→ Exercise
Copy the full listing exactly, word for word.

→ Entries supplied
====

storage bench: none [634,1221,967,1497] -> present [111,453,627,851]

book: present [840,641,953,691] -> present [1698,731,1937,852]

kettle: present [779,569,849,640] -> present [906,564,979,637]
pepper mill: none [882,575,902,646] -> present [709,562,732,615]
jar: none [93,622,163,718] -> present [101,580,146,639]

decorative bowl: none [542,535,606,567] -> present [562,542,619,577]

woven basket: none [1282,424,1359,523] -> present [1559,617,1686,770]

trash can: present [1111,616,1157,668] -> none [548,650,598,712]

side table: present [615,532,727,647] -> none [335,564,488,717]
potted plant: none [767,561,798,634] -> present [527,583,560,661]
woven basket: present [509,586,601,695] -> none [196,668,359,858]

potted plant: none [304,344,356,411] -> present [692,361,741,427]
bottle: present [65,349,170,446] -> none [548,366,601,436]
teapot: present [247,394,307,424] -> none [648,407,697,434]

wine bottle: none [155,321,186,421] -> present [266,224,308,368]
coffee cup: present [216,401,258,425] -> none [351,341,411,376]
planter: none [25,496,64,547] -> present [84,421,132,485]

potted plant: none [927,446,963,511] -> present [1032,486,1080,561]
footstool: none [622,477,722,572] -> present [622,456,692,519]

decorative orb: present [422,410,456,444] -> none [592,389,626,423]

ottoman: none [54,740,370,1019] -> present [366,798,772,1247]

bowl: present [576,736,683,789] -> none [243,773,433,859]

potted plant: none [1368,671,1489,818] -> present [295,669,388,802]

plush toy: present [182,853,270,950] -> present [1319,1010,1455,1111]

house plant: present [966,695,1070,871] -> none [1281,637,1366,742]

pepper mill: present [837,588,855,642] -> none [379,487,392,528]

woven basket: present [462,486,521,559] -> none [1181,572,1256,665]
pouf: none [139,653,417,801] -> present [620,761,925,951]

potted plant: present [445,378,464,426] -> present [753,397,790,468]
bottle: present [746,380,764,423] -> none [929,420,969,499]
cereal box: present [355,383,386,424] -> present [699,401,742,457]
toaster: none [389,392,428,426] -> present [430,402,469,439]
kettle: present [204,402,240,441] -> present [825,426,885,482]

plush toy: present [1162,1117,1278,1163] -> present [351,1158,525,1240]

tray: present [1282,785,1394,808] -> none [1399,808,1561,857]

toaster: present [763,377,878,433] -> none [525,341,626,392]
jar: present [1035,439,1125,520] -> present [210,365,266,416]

====

→ Task result
storage bench: none [634,1221,967,1497] -> present [111,453,627,851]

book: present [840,641,953,691] -> present [1698,731,1937,852]

kettle: present [779,569,849,640] -> present [906,564,979,637]
pepper mill: none [882,575,902,646] -> present [709,562,732,615]
jar: none [93,622,163,718] -> present [101,580,146,639]

decorative bowl: none [542,535,606,567] -> present [562,542,619,577]

woven basket: none [1282,424,1359,523] -> present [1559,617,1686,770]

trash can: present [1111,616,1157,668] -> none [548,650,598,712]

side table: present [615,532,727,647] -> none [335,564,488,717]
potted plant: none [767,561,798,634] -> present [527,583,560,661]
woven basket: present [509,586,601,695] -> none [196,668,359,858]

potted plant: none [304,344,356,411] -> present [692,361,741,427]
bottle: present [65,349,170,446] -> none [548,366,601,436]
teapot: present [247,394,307,424] -> none [648,407,697,434]

wine bottle: none [155,321,186,421] -> present [266,224,308,368]
coffee cup: present [216,401,258,425] -> none [351,341,411,376]
planter: none [25,496,64,547] -> present [84,421,132,485]

potted plant: none [927,446,963,511] -> present [1032,486,1080,561]
footstool: none [622,477,722,572] -> present [622,456,692,519]

decorative orb: present [422,410,456,444] -> none [592,389,626,423]

ottoman: none [54,740,370,1019] -> present [366,798,772,1247]

bowl: present [576,736,683,789] -> none [243,773,433,859]

potted plant: none [1368,671,1489,818] -> present [295,669,388,802]

plush toy: present [182,853,270,950] -> present [1319,1010,1455,1111]

house plant: present [966,695,1070,871] -> none [1281,637,1366,742]

pepper mill: present [837,588,855,642] -> none [379,487,392,528]

woven basket: present [462,486,521,559] -> none [1181,572,1256,665]
pouf: none [139,653,417,801] -> present [620,761,925,951]

potted plant: present [445,378,464,426] -> present [753,397,790,468]
bottle: present [746,380,764,423] -> none [929,420,969,499]
cereal box: present [355,383,386,424] -> present [699,401,742,457]
toaster: none [389,392,428,426] -> present [430,402,469,439]
kettle: present [204,402,240,441] -> present [825,426,885,482]

plush toy: present [1162,1117,1278,1163] -> present [351,1158,525,1240]

tray: present [1282,785,1394,808] -> none [1399,808,1561,857]

toaster: present [763,377,878,433] -> none [525,341,626,392]
jar: present [1035,439,1125,520] -> present [210,365,266,416]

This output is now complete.